Wednesday, July 28, 2010

'Super Sad True Love Story,' Gary Shteyngart

A May-December romance is crumbling. So is America.

Michael Bowen
Gary Shteyngart
Gary Shteyngart
Gary Shteyngart

The United States, hopelessly in debt to China, has invaded Venezuela for its oil. Republicans and Democrats have merged into the Bipartisan Party. (Their mascot is a smiling otter in a cowboy hat.) Everyone carries around electronic gizmos that instantly access everyone else’s (high) cholesterol counts and (low) credit ratings.

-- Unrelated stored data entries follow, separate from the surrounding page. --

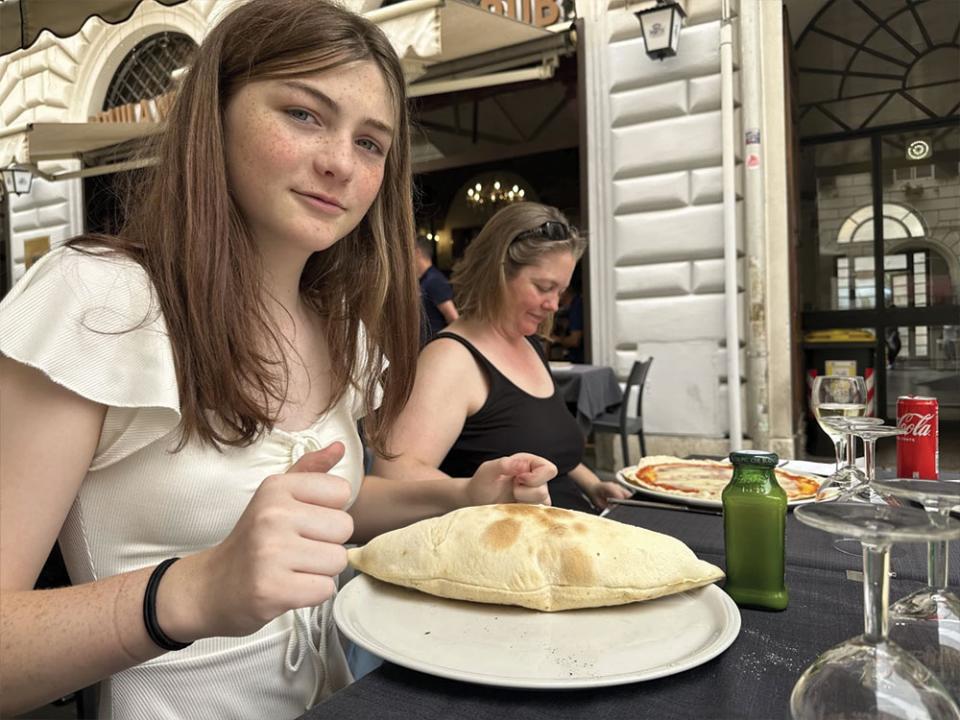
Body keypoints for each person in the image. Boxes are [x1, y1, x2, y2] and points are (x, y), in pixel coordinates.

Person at [0, 2, 556, 717]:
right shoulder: (98, 300)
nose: (339, 163)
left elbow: (332, 507)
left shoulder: (341, 325)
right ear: (215, 113)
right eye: (303, 114)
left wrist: (459, 497)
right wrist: (193, 591)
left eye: (371, 143)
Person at [374, 203, 632, 514]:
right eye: (544, 287)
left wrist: (592, 484)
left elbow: (547, 445)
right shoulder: (451, 360)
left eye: (560, 292)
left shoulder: (531, 345)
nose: (554, 305)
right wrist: (485, 497)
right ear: (495, 273)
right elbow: (395, 475)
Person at [415, 236, 458, 343]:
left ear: (417, 252)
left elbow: (453, 317)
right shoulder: (424, 279)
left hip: (435, 346)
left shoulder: (434, 280)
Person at [548, 280, 584, 363]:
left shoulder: (577, 307)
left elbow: (574, 340)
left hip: (578, 360)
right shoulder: (566, 308)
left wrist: (557, 340)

Gary Shteyngart’s dystopian novel, set in the not-far-off future, satirizes all the fallout from the Bush years: all the fear-mongering, war-hawking, rich/poor divides and pseudo-patriotic bullshit. Give us another decade or two, he suggests, and we’ll make it even worse. (For Shteyngart’s sense of humor, however, check out the YouTube trailer.)

But Super Sad True Love Story is also satire with a heart: In among all the projections about the techno-global-consumerist nightmare that we are creating, there’s the human interest of a grudging love affair. Lenny Abramov — neurotic son of immigrant parents, nearly 40, clinging to his 740-square-foot apartment and a job scouting out High Net Worth Individuals in search of eternal life through “dechronification” — woos and wins Eunice Park, a Korean-American woman half his age.

Lenny loves books; he has a bald spot and no sense of style. Eunice, offspring of an abusive patriarch, weighs 86 pounds but feels sure she’s too fat; she never really learned how to read books, only how to scan them. We grasp their story from alternating epistolary chapters: Lenny’s written old-school to his diary, Euny’s compulsively typed into her GlobalTeens account.

Shteyngart’s characters, particularly Lenny, fear mortality. And yet their lives — devoid of privacy, obsessed with consumerism, militarized — are like a living death: “passive heads bent, arms at their trousers, everyone guilty of not being their best … the kind of docility I had never expected from Americans, even after so many years of our decline. Here was the tiredness of failure imposed on a country that believed only in its opposite.” As Eunice’s best friend (“Grillbitch”) says, “This country is so stupid. Only spoiled white people could let something so good get so bad.”

Super Sad True Love Story is funny yet dark, LOLing until everything fades to black. Yet it’s in our power, Shteyngart suggests, to prevent this sad love story from becoming true.